Published online 24 May 2006
Article |
Analysis of HIV-1 replication block due to substitutions at F61 residue of reverse transcriptase reveals additional defects involving the RNase H function
Department of Microbiology and Immunology, Albert Einstein College of Medicine 1300 Morris Park Avenue, Bronx, NY 10461, USA 1 HIV Drug Resistance Program, National Cancer Institute Frederick, MD, USA
*To whom correspondence should be addressed. Tel: +1 718 430 2517; Fax: +1 718 430 8976; Email: prasad{at}aecom.yu.edu
Received March 9, 2006. Revised March 30, 2006. Accepted April 24, 2006.

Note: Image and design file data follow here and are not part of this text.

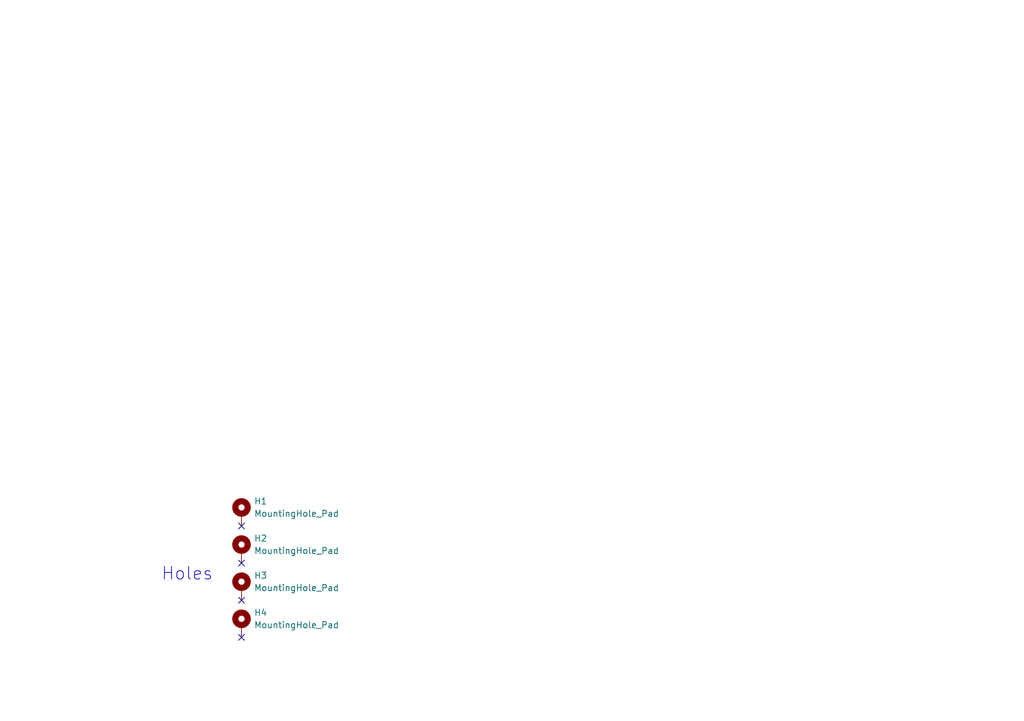
<source format=kicad_sch>
(kicad_sch (version 20211123) (generator eeschema)

  (uuid 90c4db52-fe03-4d1d-b29f-4d56267f7e29)

  (paper "A5")

  (title_block
    (date "2023-03-14")
    (rev "0")
  )

  


  (no_connect (at 49.53 115.57) (uuid 513b5c8b-23d5-4ca3-947f-10ae361592cc))
  (no_connect (at 49.53 107.95) (uuid 7263ad1a-a257-421f-b1da-04826e3f3e51))
  (no_connect (at 49.53 123.19) (uuid 86342e8c-fd39-480c-a281-6cbe702a4c30))
  (no_connect (at 49.53 130.81) (uuid cd319542-0a0c-43ab-8967-f2ff0637ff00))

  (text "Holes" (at 33.02 119.38 0)
    (effects (font (size 2.54 2.54)) (justify left bottom))
    (uuid f8c79dc0-27b6-4170-995e-c28ae695cd45)
  )

  (symbol (lib_id "Mechanical:MountingHole_Pad") (at 49.53 120.65 0) (unit 1)
    (in_bom yes) (on_board yes) (fields_autoplaced)
    (uuid 176d71a3-8d86-4b5c-9182-7d6ecb4467d0)
    (property "Reference" "H3" (id 0) (at 52.07 118.1099 0)
      (effects (font (size 1.27 1.27)) (justify left))
    )
    (property "Value" "MountingHole_Pad" (id 1) (at 52.07 120.6499 0)
      (effects (font (size 1.27 1.27)) (justify left))
    )
    (property "Footprint" "MountingHole:MountingHole_2.2mm_M2_Pad_TopBottom" (id 2) (at 49.53 120.65 0)
      (effects (font (size 1.27 1.27)) hide)
    )
    (property "Datasheet" "~" (id 3) (at 49.53 120.65 0)
      (effects (font (size 1.27 1.27)) hide)
    )
    (pin "1" (uuid 3b12f4f7-be3b-4aeb-bdb6-fd664ddc4b0e))
  )

  (symbol (lib_id "Mechanical:MountingHole_Pad") (at 49.53 113.03 0) (unit 1)
    (in_bom yes) (on_board yes) (fields_autoplaced)
    (uuid 1899556f-7512-437c-85df-30941d8eefb0)
    (property "Reference" "H2" (id 0) (at 52.07 110.4899 0)
      (effects (font (size 1.27 1.27)) (justify left))
    )
    (property "Value" "MountingHole_Pad" (id 1) (at 52.07 113.0299 0)
      (effects (font (size 1.27 1.27)) (justify left))
    )
    (property "Footprint" "MountingHole:MountingHole_2.2mm_M2_Pad_TopBottom" (id 2) (at 49.53 113.03 0)
      (effects (font (size 1.27 1.27)) hide)
    )
    (property "Datasheet" "~" (id 3) (at 49.53 113.03 0)
      (effects (font (size 1.27 1.27)) hide)
    )
    (pin "1" (uuid 424fa32a-896d-4829-9a9e-ff45b19f356c))
  )

  (symbol (lib_id "Mechanical:MountingHole_Pad") (at 49.53 128.27 0) (unit 1)
    (in_bom yes) (on_board yes) (fields_autoplaced)
    (uuid 71944708-2bcd-42c5-ba93-954d18169e09)
    (property "Reference" "H4" (id 0) (at 52.07 125.7299 0)
      (effects (font (size 1.27 1.27)) (justify left))
    )
    (property "Value" "MountingHole_Pad" (id 1) (at 52.07 128.2699 0)
      (effects (font (size 1.27 1.27)) (justify left))
    )
    (property "Footprint" "MountingHole:MountingHole_2.2mm_M2_Pad_TopBottom" (id 2) (at 49.53 128.27 0)
      (effects (font (size 1.27 1.27)) hide)
    )
    (property "Datasheet" "~" (id 3) (at 49.53 128.27 0)
      (effects (font (size 1.27 1.27)) hide)
    )
    (pin "1" (uuid e0da0e55-1699-44d2-bccf-ab515c4ce73e))
  )

  (symbol (lib_id "Mechanical:MountingHole_Pad") (at 49.53 105.41 0) (unit 1)
    (in_bom yes) (on_board yes) (fields_autoplaced)
    (uuid e63441b3-d164-46c6-a2a4-589c5118ca02)
    (property "Reference" "H1" (id 0) (at 52.07 102.8699 0)
      (effects (font (size 1.27 1.27)) (justify left))
    )
    (property "Value" "MountingHole_Pad" (id 1) (at 52.07 105.4099 0)
      (effects (font (size 1.27 1.27)) (justify left))
    )
    (property "Footprint" "MountingHole:MountingHole_2.2mm_M2_Pad_TopBottom" (id 2) (at 49.53 105.41 0)
      (effects (font (size 1.27 1.27)) hide)
    )
    (property "Datasheet" "~" (id 3) (at 49.53 105.41 0)
      (effects (font (size 1.27 1.27)) hide)
    )
    (pin "1" (uuid 0cdaa2f2-a8f6-43a2-8fe7-1a2d3eea46d7))
  )

  (sheet_instances
    (path "/" (page "1"))
  )

  (symbol_instances
    (path "/e63441b3-d164-46c6-a2a4-589c5118ca02"
      (reference "H1") (unit 1) (value "MountingHole_Pad") (footprint "MountingHole:MountingHole_2.2mm_M2_Pad_TopBottom")
    )
    (path "/1899556f-7512-437c-85df-30941d8eefb0"
      (reference "H2") (unit 1) (value "MountingHole_Pad") (footprint "MountingHole:MountingHole_2.2mm_M2_Pad_TopBottom")
    )
    (path "/176d71a3-8d86-4b5c-9182-7d6ecb4467d0"
      (reference "H3") (unit 1) (value "MountingHole_Pad") (footprint "MountingHole:MountingHole_2.2mm_M2_Pad_TopBottom")
    )
    (path "/71944708-2bcd-42c5-ba93-954d18169e09"
      (reference "H4") (unit 1) (value "MountingHole_Pad") (footprint "MountingHole:MountingHole_2.2mm_M2_Pad_TopBottom")
    )
  )
)

</source>
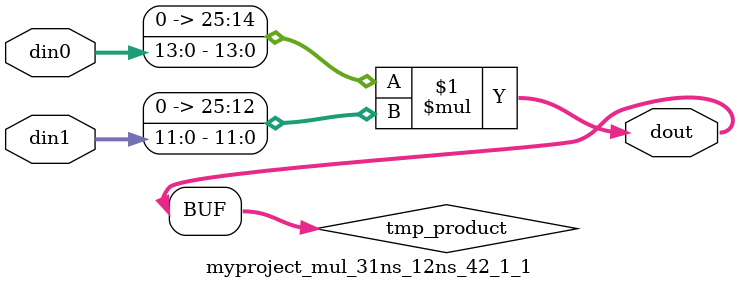
<source format=v>

`timescale 1 ns / 1 ps

  module myproject_mul_31ns_12ns_42_1_1(din0, din1, dout);
parameter ID = 1;
parameter NUM_STAGE = 0;
parameter din0_WIDTH = 14;
parameter din1_WIDTH = 12;
parameter dout_WIDTH = 26;

input [din0_WIDTH - 1 : 0] din0; 
input [din1_WIDTH - 1 : 0] din1; 
output [dout_WIDTH - 1 : 0] dout;

wire signed [dout_WIDTH - 1 : 0] tmp_product;










assign tmp_product = $signed({1'b0, din0}) * $signed({1'b0, din1});











assign dout = tmp_product;







endmodule

</source>
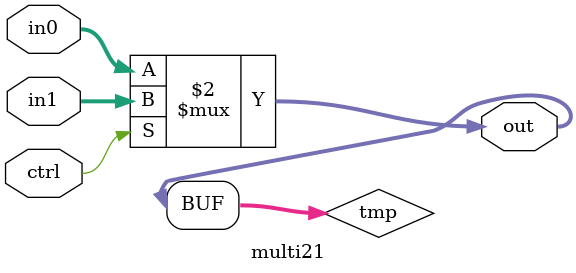
<source format=v>
`timescale 1ns / 1ps
module multi21(input [7:0] in0, in1, input  ctrl, output [7:0] out);
		reg [7:0] tmp;
		 always @*
				 tmp<= ctrl?in1:in0;
			 
		assign out = tmp;


endmodule

</source>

We reported previously that substitutions F61L, F61W, F61Y and F61A in human immunodeficiency virus type 1 (HIV-1) reverse transcriptase affect strand displacement synthesis [T. S. Fisher, T. Darden and V. R. Prasad (2003) J. Mol. Biol., 325, 443–459]. We have now determined the effect of these mutations on HIV replication. All mutant viruses were replication defective. Measuring replication intermediates in infected cells did not reveal a specific block as all mutants displayed reduced DNA synthesis (wild-type>F61L>F61W>F61Y>F61A). Analysis of 2-LTR circle junctions revealed that F61W and F61Y mutants generated increased aberrant circle junctions. Circle junctions corresponding to F61Y included 3'-PPT insertions suggesting ribonuclease H defect. In vitro assays mimicking PPT primer generation indicated that F61L, F61W and F61Y mutant RTs were unaffected, while F61A mutant cleaved both at PPT/U3 junction and at +6 with similar efficiencies. In assays measuring cleavage at the RNA/DNA junction to remove the PPT primer, all mutants were significantly affected with F61Y and F61A being most severely impaired. Our results show that (i) replication block of most mutants is due to more than one biochemical defect; (ii) mutations in polymerase domain can affect the function of a distal domain; and (iii) virological analyses of RT mutations can yield insight into structure–function relationship that is otherwise not obvious.